Ele diz que a ação dos guajajara, que queimaram a ponte e saquearam alimentos, foi uma maneira de tentar chamar atenção das autoridades. "Eles estavam desesperados porque denunciaram a situação e não aconteceu nada", acusa.
O líder indígena também reclama do impacto ambiental provocado pelas madeireiras ilegais e pelos carvoeiros. Dom Francisco Masserdotti lembra que algumas localidades próximas à terra indígena estão desertificadas. "A gente não agüenta mais destruição e exige a preservação do meio ambiente", diz o cacique Tomáz Guajajara.

Massacre em 1901
Barra do Corda (MA), 13 de março de 1901. As orações matinais na capela do internato são interrompidas por gritos de guerra. Quatro padres e sete freiras são assassinados com tiros e golpes de tacapes por cerca de 400 índios guajajara. Algumas religiosas conseguem fugir, seguidas por meninas brancas, mas a capela transforma-se em uma poça de sangue. É o início de uma chacina onde morrerão 200 pessoas, incluindo crianças e adolescentes.
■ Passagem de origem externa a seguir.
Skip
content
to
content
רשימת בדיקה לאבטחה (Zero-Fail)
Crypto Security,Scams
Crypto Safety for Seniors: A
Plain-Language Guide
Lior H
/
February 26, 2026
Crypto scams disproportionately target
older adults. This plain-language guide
O episódio, um dos mais sangrentos da história recente do Maranhão, foi motivado pela revolta dos indígenas contra o trabalho de evangelização dos missionários, que exigiam a retirada das crianças das aldeias para catequizá-las no seminário, localizado em Alto Alegre.
As estradas que davam acesso a Barra do Corda e Grajaú foram bloqueadas pelos índios, que tomaram conta da sede da Missão de São José da Providência de Alto Alegre. De lá, passaram dois meses saqueando fazendas, matando agricultores e viajantes. Assim como aconteceu na Guerra de Canudos, várias expedições de voluntários e membros do exército tentaram, sem sucesso, invadir a missão e render os índios guajajara.
Somente três meses depois, chegaram as tropas enviadas pelo governador Torreão da Costa, que mataram cem índios. Torreão exigiu que a matança parasse e que os religiosos devolvessem as crianças indígenas a seus pais, o que esfriou os ânimos dos guajajara. Vinte foram presos, incluindo o líder Caboré, mentor do massacre. O guerreiro indígena morreu na prisão, dois anos depois. Em 1905, a Justiça de Barra do Corda absolveu os outros 19 índios que haviam sido presos.
A história foi romanceada pelo escritor maranhense Olímpio Cruz, em meados dos anos 80. Nascido em Barra do Corda, Cruz viveu vinte anos entre os índios guajajara, kanela e gavião (todas etnias que vivem no Maranhão), trabalhando como inspetor do extinto Serviço de Proteção ao Índio (SPI), hoje Funai. O obra, chamada Cauiré Imana, o cacique rebelde, foi publicada em Brasília ela editora Thesaurus. (PO)

LINHA DO TEMPO
16 de maio Líderes da aldeia Bacurizinho, em Grajaú, alertam a Funai que receberam ameaças de morte e de invasões
21 de maio José Araújo Guajajara, de 70 anos, é morto a tiros na aldeia. O filho, Wilson, também é atingido, mas resiste. Outro índio é baleado na perna. A menor D.S, 16 anos, é estuprada por um dos dez invasores da aldeia.
22 de maio O fazendeiro Milton Alves da Rocha é preso em flagrante, acusado de participação no crime. Dois filhos dele são suspeitos de terem disparados, mas conseguem escapar da polícia.
23 de maio Em represália ao crime, 70 índios queimam uma ponte sobre o rio Mearim, saqueiam fazendas, roubam veículos e ateiam fogo em mil sacas de arroz.
27 de maio 200 guajajara interditam a BR-226, assaltam caminhoneiros e ameaçam incendiar caminhões. Quatro são presos.
30 de maio A PF consegue desobstruir a estrada durante uma operação. Armados com pistolas e escopetas, índios ameaçam reagir. A operação termina sem conflitos.